What’s a Christmas pickle? The tradition you haven’t heard of but will want to start now

What’s a Christmas pickle? The tradition you haven’t heard of but will want to start now

December 23, 2018

The Christmas pickle is hidden on the tree on Christmas Eve. The tree’s green pine needles make it especially hard to find on Christmas morning. The person who does gets a special treat. (Photo: DustyPixel, Getty Images)

What’s a Christmas pickle?

Rest assured, it’s not just some trendy thing foodies celebrate at Christmas.

They are those dark-green ornaments shaped like pickles you’ve seen – but maybe never noticed – for sale among all the snowmen, Santas and colored orbs.

And they’re more than just a cute ornament. They’re a time-honored tradition that you might not have heard of until now but will want to start this year.

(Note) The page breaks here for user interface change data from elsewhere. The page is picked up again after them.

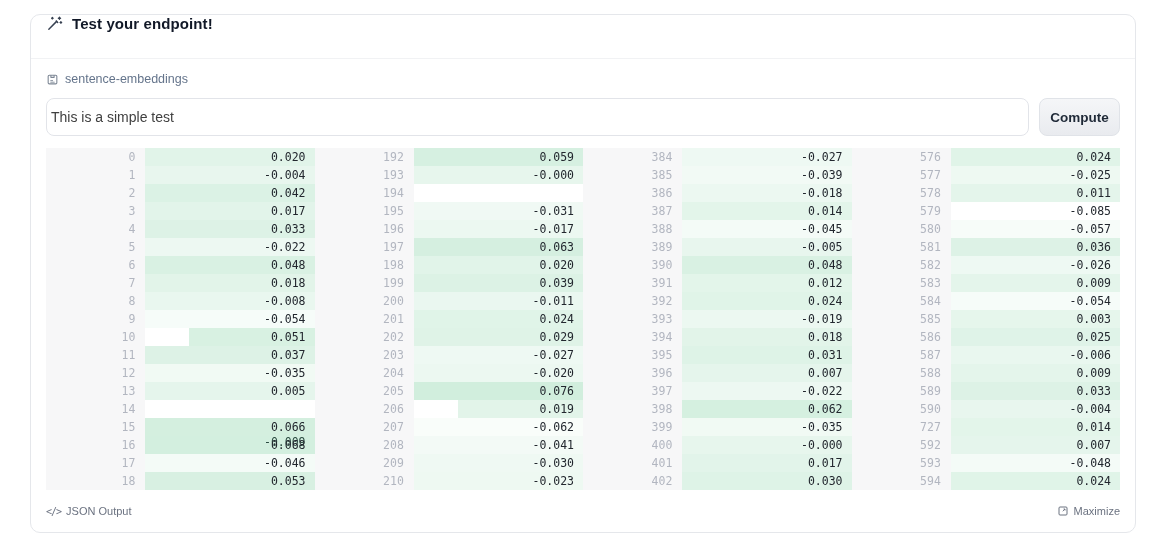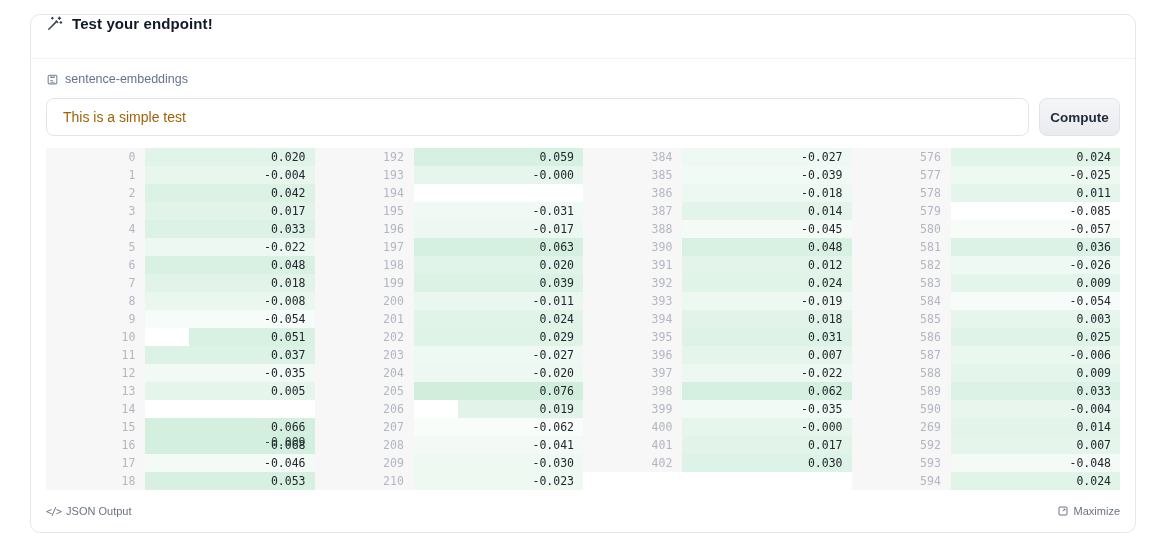--- a/index.html
+++ b/index.html
@@ -18,21 +18,21 @@
   .title { font-size: 15px; font-weight: bold; color: #111827; letter-spacing: .1px; }
   .task-row {
     display: flex; align-items: center; gap: 6px;
     padding: 13px 15px 0 15px; color: #64748b;
   }
   .task-row svg { width: 13px; height: 13px; }
   .task-label { font-size: 12.5px; color: #64748b; }
   .input-row { display: flex; align-items: stretch; gap: 10px; padding: 12px 15px 12px 15px; }
   .text-input {
     flex: 1; height: 38px; border: 1px solid #e2e4e9; border-radius: 8px;
-    padding: 0 16px; font-size: 14px; color: #a16207; outline: none;
+    padding: 0 4px; font-size: 14px; color: #404040; outline: none;
     font-family: "Liberation Sans", sans-serif; background: #fff;
   }
   .compute-btn {
     width: 81px; height: 38px; border: 1px solid #e0e3e8; border-radius: 8px;
     background: linear-gradient(to bottom, #f5f6f8, #e9ebef);
     font-size: 13.5px; font-weight: 600; color: #1f2937; cursor: pointer;
     font-family: "Liberation Sans", sans-serif;
   }
   .emb-wrap { margin: 0 15px; height: 344px; overflow: hidden; }
   .emb-grid { display: flex; width: 100%; }
@@ -252,20 +252,24 @@
           </div>
           <div class="emb-row">
             <div class="emb-idx">387</div>
             <div class="emb-val" style="background: rgba(72, 187, 120, 0.153);">0.014</div>
           </div>
           <div class="emb-row">
             <div class="emb-idx">388</div>
             <div class="emb-val" style="background: rgba(72, 187, 120, 0.063);">-0.045</div>
           </div>
           <div class="emb-row">
+            <div class="emb-idx">389</div>
+            <div class="emb-val" style="background: rgba(72, 187, 120, 0.125);">-0.005</div>
+          </div>
+          <div class="emb-row">
             <div class="emb-idx">390</div>
             <div class="emb-val" style="background: rgba(72, 187, 120, 0.208);">0.048</div>
           </div>
           <div class="emb-row">
             <div class="emb-idx">391</div>
             <div class="emb-val" style="background: rgba(72, 187, 120, 0.153);">0.012</div>
           </div>
           <div class="emb-row">
             <div class="emb-idx">392</div>
             <div class="emb-val" style="background: rgba(72, 187, 120, 0.17);">0.024</div>
@@ -366,21 +370,21 @@
           </div>
           <div class="emb-row">
             <div class="emb-idx">589</div>
             <div class="emb-val" style="background: rgba(72, 187, 120, 0.184);">0.033</div>
           </div>
           <div class="emb-row">
             <div class="emb-idx">590</div>
             <div class="emb-val" style="background: rgba(72, 187, 120, 0.125);">-0.004</div>
           </div>
           <div class="emb-row">
-            <div class="emb-idx">269</div>
+            <div class="emb-idx">727</div>
             <div class="emb-val" style="background: rgba(72, 187, 120, 0.153);">0.014</div>
           </div>
           <div class="emb-row">
             <div class="emb-idx">592</div>
             <div class="emb-val" style="background: rgba(72, 187, 120, 0.14);">0.007</div>
           </div>
           <div class="emb-row">
             <div class="emb-idx">593</div>
             <div class="emb-val" style="background: rgba(72, 187, 120, 0.06);">-0.048</div>
           </div>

What is the Christmas Pickle tradition?

It’s an ornament shaped like a pickle that families treat as a game. On Christmas Eve, parents hide the ornament deep on the tree branches. The tree’s pine needles camouflage the green pickle, making it especially hard to find.

On Christmas morning, the first kid to find the pickle is rewarded. Some families let the person who discovered the pickle open the first present. Others have a special gift that goes to the pickle-finder. It’s also believed that a special blessing or good luck will come to the one-who-finds-the-pickle in the coming year.

Whatever the outcome, capturing the pickle is kind of a big dill.

MORE: This SNL skit with Matt Damon nails what Christmas is really like for parents

Did the Christmas pickle tradition come from Germany?

The common tale told of the Christmas pickle, or Weihnachtsgurke, is that it’s an Old World tradition that started in Germany. It’s a yarn that’s printed on the packaging when you buy an ornament.

The only problem with that story is that most Germans have never heard of a Christmas pickle.

In December 2016, a YouGov survey found that 91 percent of Germans had never heard of the ‘Weihnachtsgurke,’ let alone had one in their own homes.

So where did it come from then?

The common tale of the Christmas pickle is that it started in Germany. But a 2016 survey of Germans found more than 90 percent of people in the country had never heard of a Christmas pickle. (Photo: Meagan Baker, Getty Images/iStockphoto)

There are several popular theories, none of which are definitive. So, like your favorite superhero’s origin story, you get to pick which variation you like best.

The starving Civil War solider theory

The story goes that a captured Union Army soldier was starving in a prison camp. On Christmas Eve, he begged a guard for a pickle. The guard obliged, which the solider said sustained him and essentially saved his life. After returning home, the solider began the tradition of hanging a pickle on his family’s tree each Christmas Eve.

The weird one with St. Nicholas, two boys and a barrel of pickles

The tale is that an evil innkeeper trapped two boys inside a barrel of pickles. St. Nicholas found the boys and freed them. The boys were able to make it home for Christmas dinner.

The one that has to do with making money

Germans have a long tradition of making glass ornaments, which became popular in America in the 1880s after Woolworth stores started selling the imported decorations. It seems some of the ornaments were in the shape of fruits and vegetables. Perhaps there was an abundance of pickles and a clever salesman came up with the “It’s an Old World German tradition” story to sell them to the many Americans with German ancestry.

Where can I find a Christmas pickle of my own?

If you’re in America, practically anywhere that sells ornaments. Major retailers like Target, Walmart and Amazon all sell them. I’ve seen them at dollar stores, too. Search “Christmas pickle ornament” online and you’ll find them advertised by such sellers as Pier 1, Bed Bath & Beyond, Crate and Barrel and eBay.